Is there anything more dull than watching a writer tapping furiously on a typewriter, even if he’s on amazing drugs? Okay, with the notable exception of all-work-and-no-play-makes-Jack-a-dull-boy of course. Fortunately Kill Your Darlings is about more than the emergence of a literary group that would hold future English 101 classes in raptures. The boys who seeded the Beat Generation broke the rules of their professors, but more interestingly lived on the edge and a brutal crime lurks in its origins.

Director John Krokidas lusciously paints the story in nostalgic sepia while setting the tone driving forward with the jittery urgency of an era perched on great change. Daniel Radcliffe plays latter day great Allen Ginsberg as a wide-eyed freshman swept across the river from his dysfunctional New Jersey home into the vortex of the more charismatic characters he encounters at Columbia – William Burroughs, Jack Kerouac and the pretty boy troublemaker Lucien Carr, played by Dane DeHaan with all the piercing, smirky magnetism of a young Leonardo DiCaprio.

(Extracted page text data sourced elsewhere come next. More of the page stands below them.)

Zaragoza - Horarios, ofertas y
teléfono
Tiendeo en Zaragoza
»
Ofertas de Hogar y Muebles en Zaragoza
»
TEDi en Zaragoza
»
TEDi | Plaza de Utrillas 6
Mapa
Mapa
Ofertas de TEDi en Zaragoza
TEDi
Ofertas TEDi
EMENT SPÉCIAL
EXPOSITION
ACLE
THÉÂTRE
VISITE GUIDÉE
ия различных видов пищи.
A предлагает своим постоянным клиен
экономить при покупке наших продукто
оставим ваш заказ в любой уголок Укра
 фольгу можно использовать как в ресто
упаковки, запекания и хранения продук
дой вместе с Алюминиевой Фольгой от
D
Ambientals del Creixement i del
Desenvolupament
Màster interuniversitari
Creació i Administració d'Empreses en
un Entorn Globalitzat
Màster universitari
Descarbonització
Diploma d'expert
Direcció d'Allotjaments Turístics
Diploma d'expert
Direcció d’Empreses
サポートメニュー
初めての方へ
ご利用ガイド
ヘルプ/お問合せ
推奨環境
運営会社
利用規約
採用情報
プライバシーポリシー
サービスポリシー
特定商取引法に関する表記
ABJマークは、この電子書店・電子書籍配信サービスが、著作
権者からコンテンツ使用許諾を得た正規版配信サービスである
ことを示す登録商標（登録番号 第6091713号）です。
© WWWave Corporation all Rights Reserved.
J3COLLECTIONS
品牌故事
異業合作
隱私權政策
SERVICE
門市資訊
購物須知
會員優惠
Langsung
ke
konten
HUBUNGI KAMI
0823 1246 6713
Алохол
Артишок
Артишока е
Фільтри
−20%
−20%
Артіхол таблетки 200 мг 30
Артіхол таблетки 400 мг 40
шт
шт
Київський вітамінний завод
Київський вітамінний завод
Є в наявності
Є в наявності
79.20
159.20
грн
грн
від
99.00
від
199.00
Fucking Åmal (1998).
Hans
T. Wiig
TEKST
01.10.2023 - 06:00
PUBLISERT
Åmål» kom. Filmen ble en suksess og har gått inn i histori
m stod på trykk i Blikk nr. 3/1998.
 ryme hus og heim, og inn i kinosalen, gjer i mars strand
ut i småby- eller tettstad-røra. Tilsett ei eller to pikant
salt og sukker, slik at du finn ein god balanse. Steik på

Ginsberg’s obsession with Carr forms the central relationship as the young poet grapples with discovering his own sexuality and his writerly talents (cue the feverish typing). Radcliffe proves he’s more than a one-trick wizard but it’s the instigator Carr who is the most intriguing character, excitingly leading the manifesto then becoming embroiled in the killing. That we only see him through passive Ginsberg’s adoring eyes sets up a distance that stalls the drama at times. Yet, by keeping the film focused on one eventful time period, Kill Your Darlings avoids the traps of most sprawling biopics and this largely factual rendering makes a thrilling prelude to literary history.